─── Data provided
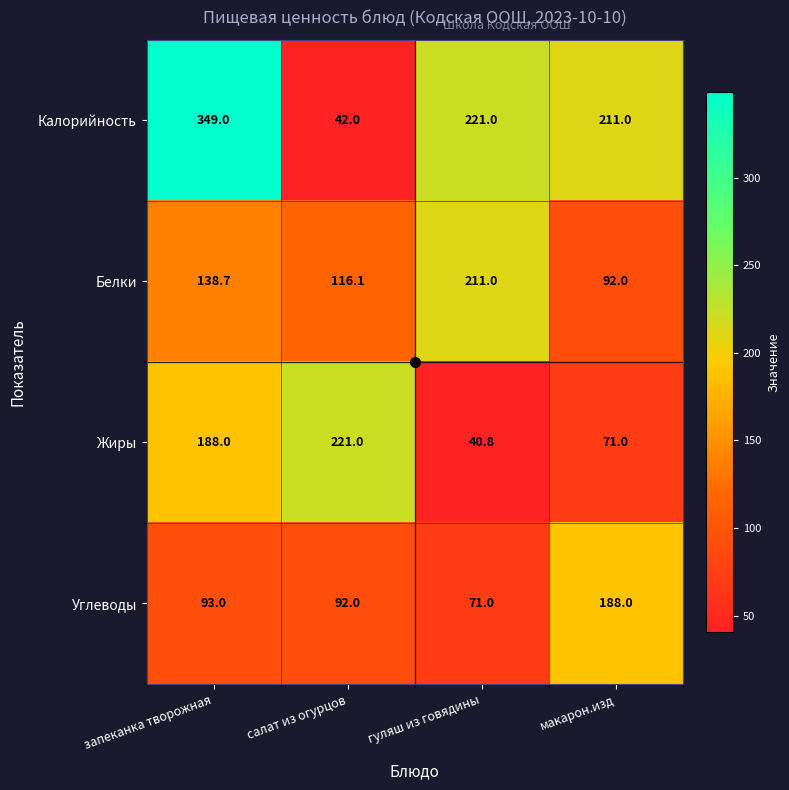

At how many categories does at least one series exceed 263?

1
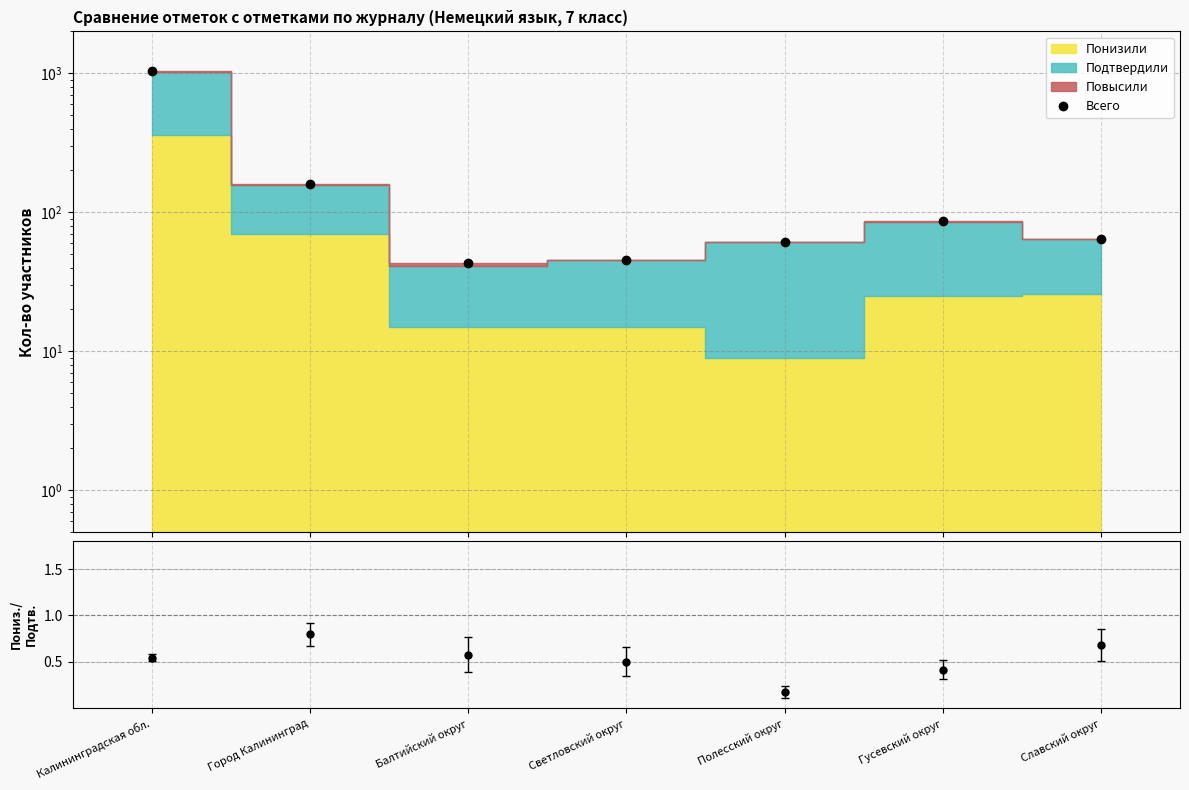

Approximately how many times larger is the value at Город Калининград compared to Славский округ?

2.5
──────
─── Data provided
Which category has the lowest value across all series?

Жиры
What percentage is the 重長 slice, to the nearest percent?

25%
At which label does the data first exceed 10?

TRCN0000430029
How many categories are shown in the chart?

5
──────
─── Data provided
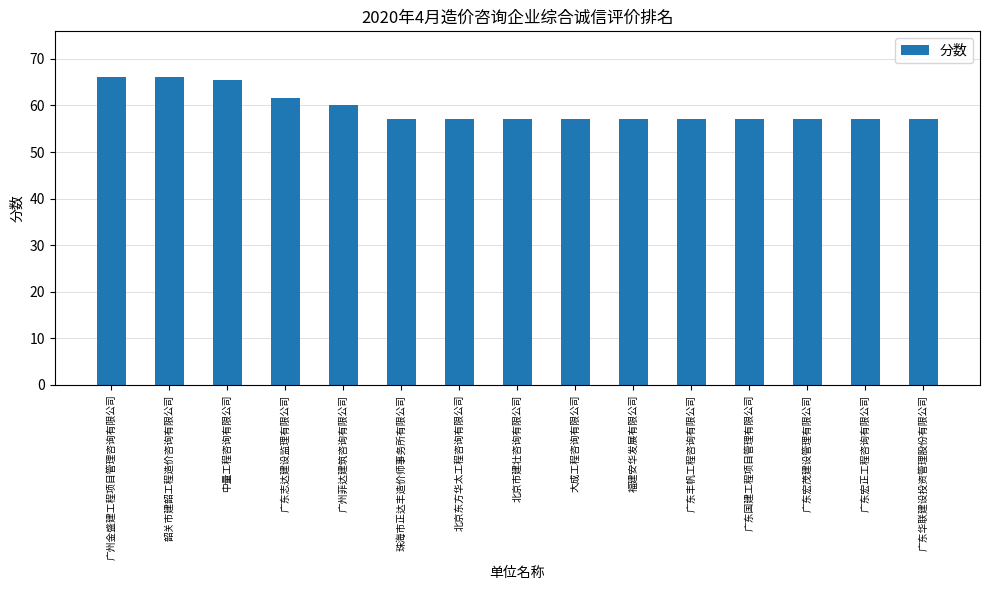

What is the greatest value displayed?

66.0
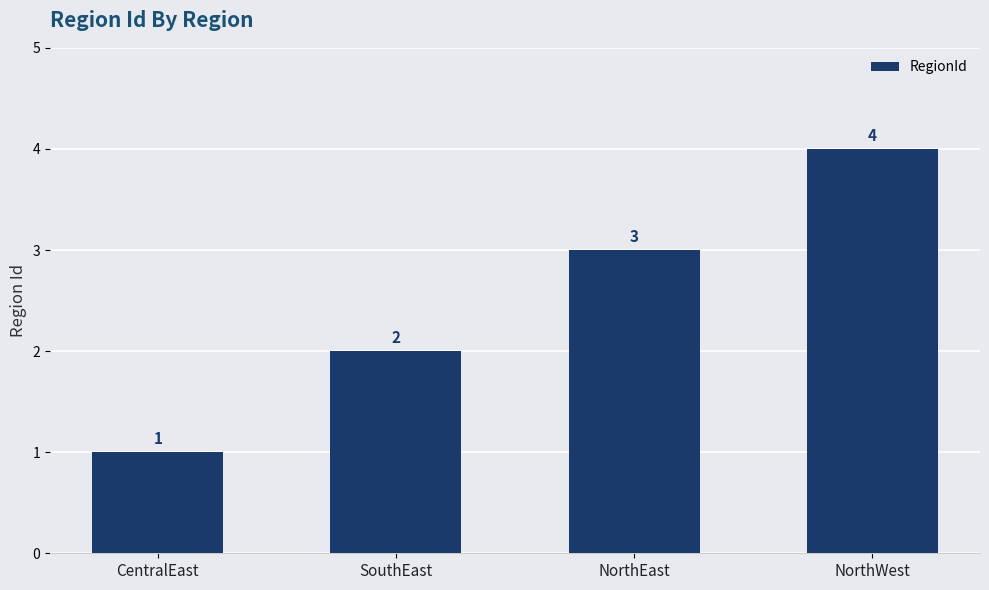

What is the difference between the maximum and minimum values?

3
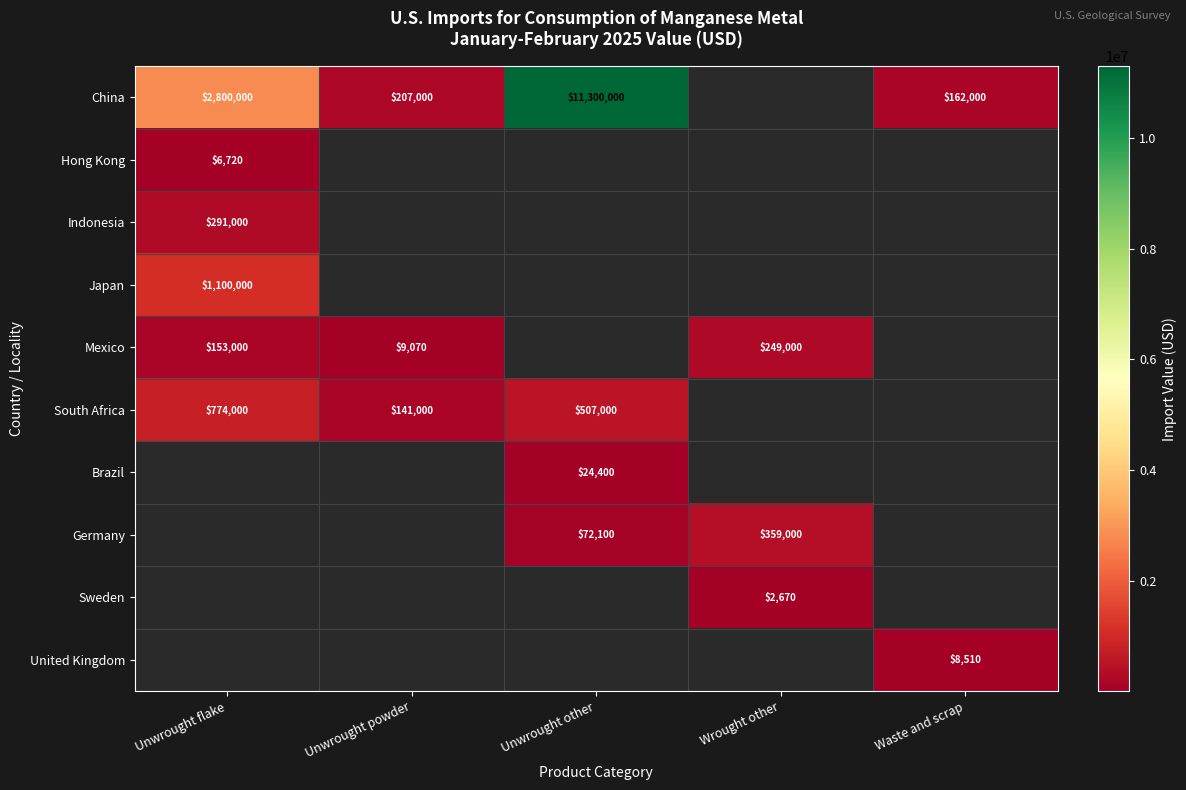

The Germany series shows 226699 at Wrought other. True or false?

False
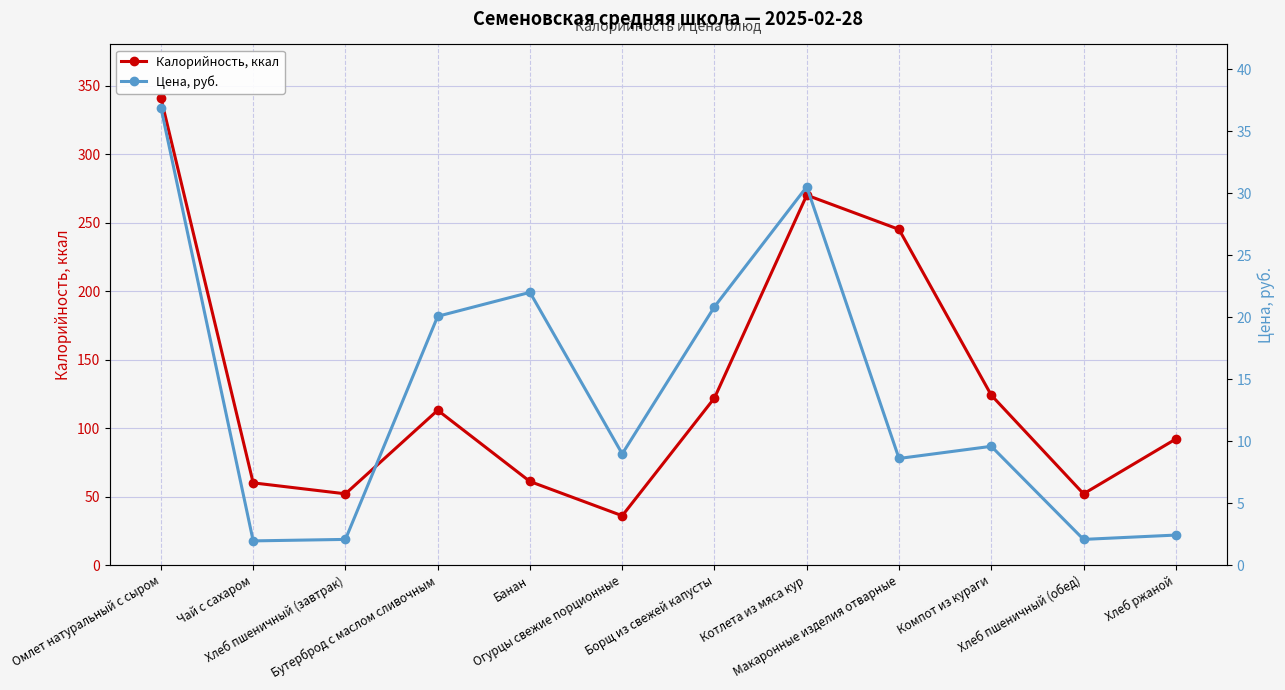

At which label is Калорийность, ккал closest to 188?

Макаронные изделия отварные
──────
Exercise objective:
Count the lines in the records that contain the word "categories", and give only the number.

Result:
2